Herbalife (NYSE:HLF) just reported its first quarter numbers. Revenue beat analyst estimates, earnings per share beat analyst estimates, the company raised its guidance, and it is increasing its stock buybacks. Hurray! Not so fast. How it goes about all of this raises more than an eyebrow.
First, Herbalife has terminated its dividend and instead plans to increase its buybacks. Nothing wrong with that unless you are a dividend investor who was depending on that dividend for income. It just seems odd that it wouldn't want to do both a dividend and a stock buyback to show the street confidence. In the first entire quarter it only spent $30.4 million on its dividend compared to $255 million for the single month of April alone in stock buybacks. Was the nearly 9 to 1 ratio of buybacks to dividend not enough? Still, not a big deal as the dividend yield wasn't that big anyway.
Next, Herbalife's guidance excludes "the impact of expenses (primarily for legal and advisory services) relating to the company's response to information put into the marketplace by a short seller." That short seller is, of course, Bill Ackman.
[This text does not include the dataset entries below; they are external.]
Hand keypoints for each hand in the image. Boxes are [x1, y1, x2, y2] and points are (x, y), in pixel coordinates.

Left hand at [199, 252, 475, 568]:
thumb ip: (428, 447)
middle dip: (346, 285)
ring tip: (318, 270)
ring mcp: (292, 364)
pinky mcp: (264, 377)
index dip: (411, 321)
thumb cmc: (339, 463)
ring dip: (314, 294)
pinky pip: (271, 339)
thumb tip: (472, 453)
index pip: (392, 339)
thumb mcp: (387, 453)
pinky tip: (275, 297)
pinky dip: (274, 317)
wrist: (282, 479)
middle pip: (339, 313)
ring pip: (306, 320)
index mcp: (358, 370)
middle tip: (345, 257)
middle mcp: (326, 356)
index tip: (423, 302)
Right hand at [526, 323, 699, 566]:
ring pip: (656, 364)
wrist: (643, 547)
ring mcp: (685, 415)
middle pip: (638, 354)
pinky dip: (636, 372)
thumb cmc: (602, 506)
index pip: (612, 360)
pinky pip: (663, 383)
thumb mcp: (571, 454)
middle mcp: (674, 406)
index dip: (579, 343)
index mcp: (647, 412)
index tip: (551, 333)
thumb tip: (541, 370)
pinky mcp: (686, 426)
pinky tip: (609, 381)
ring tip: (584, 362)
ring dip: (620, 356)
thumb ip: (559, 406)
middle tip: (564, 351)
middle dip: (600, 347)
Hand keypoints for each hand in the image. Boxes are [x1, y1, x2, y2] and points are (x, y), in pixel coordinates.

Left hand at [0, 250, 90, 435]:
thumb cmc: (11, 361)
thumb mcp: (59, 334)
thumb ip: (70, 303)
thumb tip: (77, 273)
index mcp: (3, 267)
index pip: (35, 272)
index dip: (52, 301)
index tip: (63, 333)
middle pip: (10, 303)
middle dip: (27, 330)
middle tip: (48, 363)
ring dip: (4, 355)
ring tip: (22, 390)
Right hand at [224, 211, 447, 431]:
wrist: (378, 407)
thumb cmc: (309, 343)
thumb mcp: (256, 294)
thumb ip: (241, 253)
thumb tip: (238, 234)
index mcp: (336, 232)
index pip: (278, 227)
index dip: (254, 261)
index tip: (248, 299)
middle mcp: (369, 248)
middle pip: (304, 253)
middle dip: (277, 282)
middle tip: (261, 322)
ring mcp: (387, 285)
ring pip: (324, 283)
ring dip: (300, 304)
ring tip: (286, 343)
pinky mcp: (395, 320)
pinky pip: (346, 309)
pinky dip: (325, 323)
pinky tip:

The fact that the company is spending so much money on publicity to counter somebody's opinion, instead of just proving him wrong with retail sales logs, is a bit odd. Since apparently this cost is so high that it has a material effect on the results to the point where the company wants to separate it out, isn't this a real expense for the operations and a real cost of doing business and generating revenue? If it's not, why bother fighting Ackman and wasting shareholder money? If it is vital to the business operations, then it is a very real expense. Companies like Herbalife, legitimate or not, legal or not, are always going to have their critics. Should McDonald's not count its marketing response to Taco Bell's breakfast launch in its guidance? Of course it should count it all.
Finally, Herbalife's guidance excludes "expenses related to a FTC inquiry." Again, these are important expenses that may be ongoing for years and are vital to sustaining Herbalife's business operations, revenue creation, and profitability. They are very real expenses that involve real cash and are ongoing. They are a cost of doing business, and Herbalife shouldn't exclude them and neither should investors.
I won't pretend to know exactly how much these ongoing "one-time" costs will be, but I don't think investors should take Herbalife's guidance or even "adjusted" earnings numbers seriously. Ackman for example said he will be shorting Herbalife to the end of the Earth so how can the company exclude its never-ending responses expenses from its numbers? And what method does it even use? When it spends money on marketing presentations in response, is the company not also marketing itself to generate new distributors and sell more products at the same time? Does the company now expect investors to exclude entirely these marketing expenses just because Ackman is the focus?
Maybe if Herbalife wants to break away numbers, it should focus on breaking away its retail sales numbers to ultimate end users so that it can prove itself legitimate. Then maybe it wouldn't have to worry about Ackman, other short sellers, or the FTC.
Disclosure: I have no positions in any stocks mentioned, and no plans to initiate any positions within the next 72 hours. I wrote this article myself, and it expresses my own opinions. I am not receiving compensation for it (other than from Seeking Alpha). I have no business relationship with any company whose stock is mentioned in this article.